What does he make of the fact that “by the end of the 1980s not a single African head of state in three decades had allowed himself to be voted out of office. Of some 150 heads of state who had trodden the African stage, only six had voluntarily relinquished power”?

Or the fact that, in the Congo alone, in 1964, over a million people, virtually all civilians, died in sectarian strife. Nobody knows precisely how many more millions have died in the benighted country since. Or that Mobutu Sese Seko, prior to coming to power, had $6 in his bank account. By 1987 a team of editors and reporters from Fortune magazine disclosed that he was one of the richest men in the world at an estimated $5 billion.

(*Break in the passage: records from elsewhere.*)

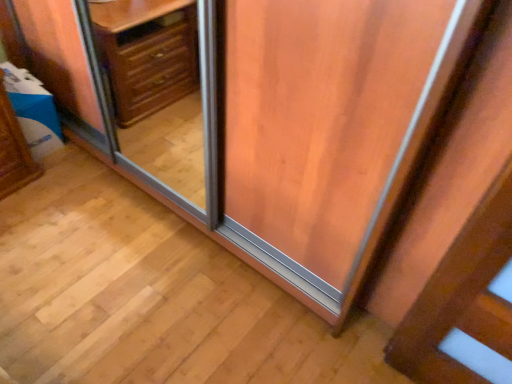
The width and height of the screenshot is (512, 384). Describe the element at coordinates (13, 150) in the screenshot. I see `matte brown cabinet at lower left` at that location.

Locate an element on the screen. Image resolution: width=512 pixels, height=384 pixels. matte brown cabinet at lower left is located at coordinates (13, 150).

I want to click on matte brown cabinet at lower left, so click(x=13, y=150).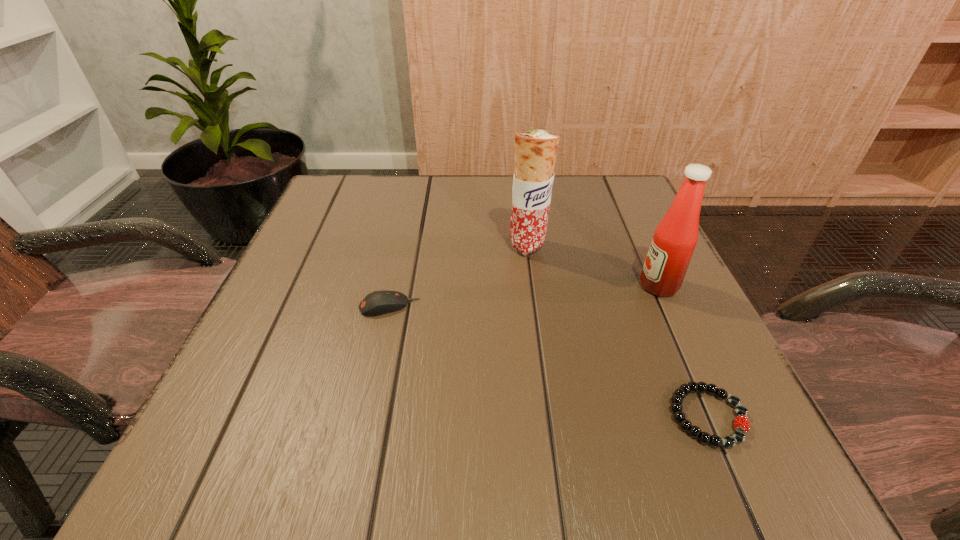
The height and width of the screenshot is (540, 960). I want to click on the second object from left to right, so click(535, 151).

You are a GUI agent. You are given a task and a screenshot of the screen. Output one action in this format:
    pyautogui.click(x=<x>, y=<y>)
    Task: Click on the farthest object
    The width and height of the screenshot is (960, 540).
    Given the screenshot: What is the action you would take?
    pyautogui.click(x=535, y=151)

Find the location of a particular element. The height and width of the screenshot is (540, 960). condiment is located at coordinates (675, 238).

The width and height of the screenshot is (960, 540). I want to click on computer mouse, so click(376, 303).

Find the location of a particular element. the second shortest object is located at coordinates (376, 303).

This screenshot has width=960, height=540. I want to click on the shortest object, so click(x=741, y=411).

Identify the location of the nearest object. (741, 411).

At what (x,y) coordinates should I click in order to perform the action: click on vacant space located 0.050m on the left of the burrito. Please return your answer as a coordinate pair (x, y). The image size is (960, 540). Looking at the image, I should click on (485, 246).

The height and width of the screenshot is (540, 960). What are the coordinates of `vacant space located 0.120m on the front-facing side of the condiment` in the screenshot? It's located at (576, 286).

Where is `vacant space located on the front-facing side of the condiment`? vacant space located on the front-facing side of the condiment is located at coordinates (430, 286).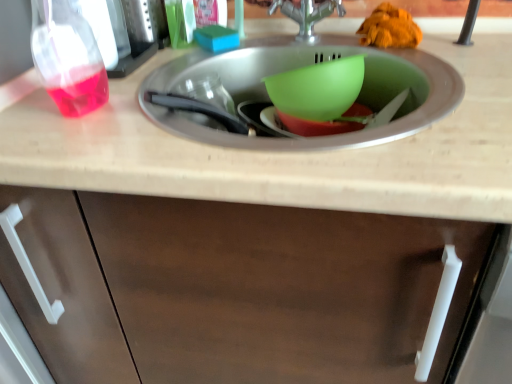
You are a GUI agent. You are given a task and a screenshot of the screen. Output one action in this format:
    pyautogui.click(x=<x>, y=<y>)
    Task: Click on the free space between blue sponge at upper center, the 1th food positioned from the left, and transparent plastic bottle at left
    
    Given the screenshot: What is the action you would take?
    pyautogui.click(x=174, y=73)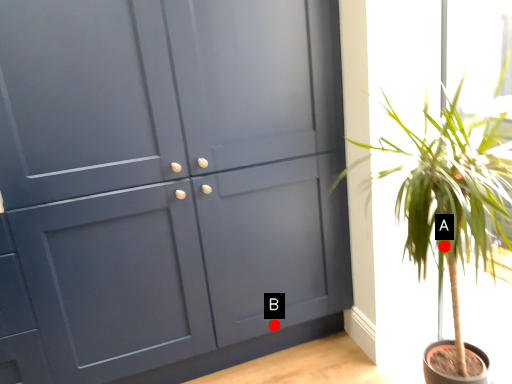
Question: Two points are circled on the image, labeled by A and B beside each circle. Which point is farther to the camera?

Choices:
 (A) A is further
 (B) B is further

Answer: (B)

Or the fact that Jean Bedel Bokassa “combined not only extreme greed and personal violence…unsurpassed by any other African leader. His excesses included seventeen wives, a score of mistresses and an official brood of 55 children…. [He] also gained a reputation for cannibalism. Political prisoners…were routinely tortured on Bokassa’s orders, their cries clearly audible to nearby residents.” In an effort to compare himself to Napoleon, he declared himself an emperor and spent a large chunk of the national budget on his coronation while his people suffered and starved.

Or the fact that Uganda’s Idi Amin, in a bid to crush political opposition, ordered the gruesome deaths of thousands of alleged opponents at the hands of his “death squads.” “The Chief Justice was dragged away from the High Court never to be seen again. The university’s Vice Chancellor disappeared. The bullet-riddled body of an Anglican Archbishop, still in ecclesiastical robes, was dumped at the mortuary of a Kampala hospital. One of Amin’s former wives was found with her limbs dismembered in the boot of a car. Amin was widely believed to perform blood rituals over the bodies of his victims.” He was heard on several occasions boasting about his penchant for eating human flesh.

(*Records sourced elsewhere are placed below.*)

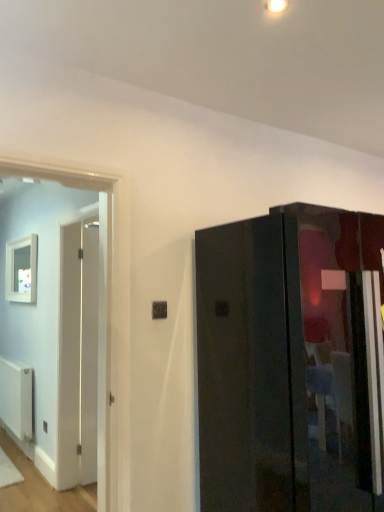
Question: Is white matte picture frame at left closer to camera compared to glossy black cabinet at right?

Choices:
 (A) yes
 (B) no

Answer: (B)

Question: Considering the relative sizes of white matte picture frame at left and glossy black cabinet at right in the image provided, is white matte picture frame at left thinner than glossy black cabinet at right?

Choices:
 (A) no
 (B) yes

Answer: (B)

Question: From a real-world perspective, does white matte picture frame at left stand above glossy black cabinet at right?

Choices:
 (A) no
 (B) yes

Answer: (B)

Question: Considering the relative sizes of white matte picture frame at left and glossy black cabinet at right in the image provided, is white matte picture frame at left wider than glossy black cabinet at right?

Choices:
 (A) no
 (B) yes

Answer: (A)

Question: Does white matte picture frame at left turn towards glossy black cabinet at right?

Choices:
 (A) yes
 (B) no

Answer: (B)

Question: Based on their sizes in the image, would you say white matte picture frame at left is bigger or smaller than black plastic electric outlet at center?

Choices:
 (A) small
 (B) big

Answer: (B)

Question: In terms of width, does white matte picture frame at left look wider or thinner when compared to black plastic electric outlet at center?

Choices:
 (A) thin
 (B) wide

Answer: (B)

Question: Does point click(x=33, y=245) appear closer or farther from the camera than point click(x=160, y=303)?

Choices:
 (A) farther
 (B) closer

Answer: (A)

Question: Would you say white matte picture frame at left is to the left or to the right of black plastic electric outlet at center in the picture?

Choices:
 (A) left
 (B) right

Answer: (A)

Question: In terms of height, does glossy black cabinet at right look taller or shorter compared to white matte radiator at lower left?

Choices:
 (A) short
 (B) tall

Answer: (B)

Question: From a real-world perspective, is glossy black cabinet at right physically located above or below white matte radiator at lower left?

Choices:
 (A) below
 (B) above

Answer: (B)

Question: In terms of size, does glossy black cabinet at right appear bigger or smaller than white matte radiator at lower left?

Choices:
 (A) small
 (B) big

Answer: (B)

Question: Which is correct: glossy black cabinet at right is inside white matte radiator at lower left, or outside of it?

Choices:
 (A) inside
 (B) outside

Answer: (B)

Question: From a real-world perspective, is black plastic electric outlet at center physically located above or below white matte picture frame at left?

Choices:
 (A) above
 (B) below

Answer: (B)

Question: In terms of height, does black plastic electric outlet at center look taller or shorter compared to white matte picture frame at left?

Choices:
 (A) short
 (B) tall

Answer: (A)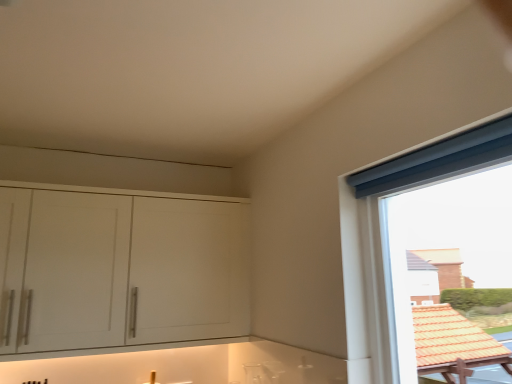
Where is `blue fabric curtain at upper right`? Image resolution: width=512 pixels, height=384 pixels. blue fabric curtain at upper right is located at coordinates (435, 250).

What do you see at coordinates (435, 250) in the screenshot? The height and width of the screenshot is (384, 512). I see `blue fabric curtain at upper right` at bounding box center [435, 250].

What do you see at coordinates (119, 270) in the screenshot?
I see `white matte cabinet at left` at bounding box center [119, 270].

Locate an element on the screen. This screenshot has width=512, height=384. white matte cabinet at left is located at coordinates [119, 270].

I want to click on blue fabric curtain at upper right, so click(435, 250).

Does blue fabric curtain at upper right appear on the left side of white matte cabinet at left?

No.

Considering their positions, is blue fabric curtain at upper right located in front of or behind white matte cabinet at left?

Clearly, blue fabric curtain at upper right is in front of white matte cabinet at left.

Considering the positions of points (436, 315) and (56, 219), is point (436, 315) closer to camera compared to point (56, 219)?

That is True.

From the image's perspective, relative to white matte cabinet at left, is blue fabric curtain at upper right above or below?

Based on their image positions, blue fabric curtain at upper right is located above white matte cabinet at left.

From a real-world perspective, between blue fabric curtain at upper right and white matte cabinet at left, who is vertically higher?

white matte cabinet at left.

Is blue fabric curtain at upper right thinner than white matte cabinet at left?

Yes, blue fabric curtain at upper right is thinner than white matte cabinet at left.

Consider the image. Does blue fabric curtain at upper right have a greater height compared to white matte cabinet at left?

Correct, blue fabric curtain at upper right is much taller as white matte cabinet at left.

Considering the relative sizes of blue fabric curtain at upper right and white matte cabinet at left in the image provided, is blue fabric curtain at upper right bigger than white matte cabinet at left?

No, blue fabric curtain at upper right is not bigger than white matte cabinet at left.

Is blue fabric curtain at upper right outside of white matte cabinet at left?

That's correct, blue fabric curtain at upper right is outside of white matte cabinet at left.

Or the fact that foreign researcher Robert Klintberg reported on oil-rich Equatorial Guinea as being “a land of fear and devastation no better than a concentration camp—the ‘cottage industry Dachau of Africa.’” Under Macias Nguema, more than half of the population was either killed or fled into exile. Finally deposed by his nephew, Obiang was indicted for the murder of 80,000 people. The plunder continued.

Or that in Nigeria, between 1988 and 1993, an official report estimated $12.2 billion was “diverted” from the fiscus. In 1990, the United Nations concluded that Nigeria had one of the worst records for human deprivation of any country in the developing world.

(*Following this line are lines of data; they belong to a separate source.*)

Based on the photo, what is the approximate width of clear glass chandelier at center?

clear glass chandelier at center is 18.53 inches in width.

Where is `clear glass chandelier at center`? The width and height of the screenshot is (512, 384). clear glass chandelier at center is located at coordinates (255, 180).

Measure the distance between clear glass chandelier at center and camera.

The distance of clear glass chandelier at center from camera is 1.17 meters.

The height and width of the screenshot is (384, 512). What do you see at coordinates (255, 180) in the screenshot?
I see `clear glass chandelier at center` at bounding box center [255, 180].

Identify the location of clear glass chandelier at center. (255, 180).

These are only a smattering of an almost endless litany of entirely avoidable man-made catastrophes that have blighted Africa since the imperial exit. One is left wondering if there is any precedent in history for such calamitous misrule that has led to the early, often violent deaths of millions, and delivered unspeakable misery to hundreds of millions more, which is where we are today.

Having read the book, I’m left pondering the fact that Cecil Rhodes, a colonial colossus, looms large in contemporary history as one of the great villains of the last century, better known for his alleged malfeasance than any of the abovementioned leaders. But as far as I know, Rhodes never stole from anyone and never killed anyone, and he certainly didn’t eat anyone. I know he did use his money and military muscle to stop slavery and intertribal slaughter. And I know he plowed most of his fortune into building roads, railways, educational facilities, and other infrastructure needed to transform a wilderness into a developed country. It looks to me like his generosity of spirit is reflected in the Rhodes scholarships he provided for, aimed at nurturing the talents of a select few from across the racial divides in a bid to make the world he was leaving a better place.

I think the story of the white man in Africa is one of damned if you do, damned if you don’t. The Europeans have taken their lumps and left. The Chinese are here now, and they are not well-known for being nice to the natives.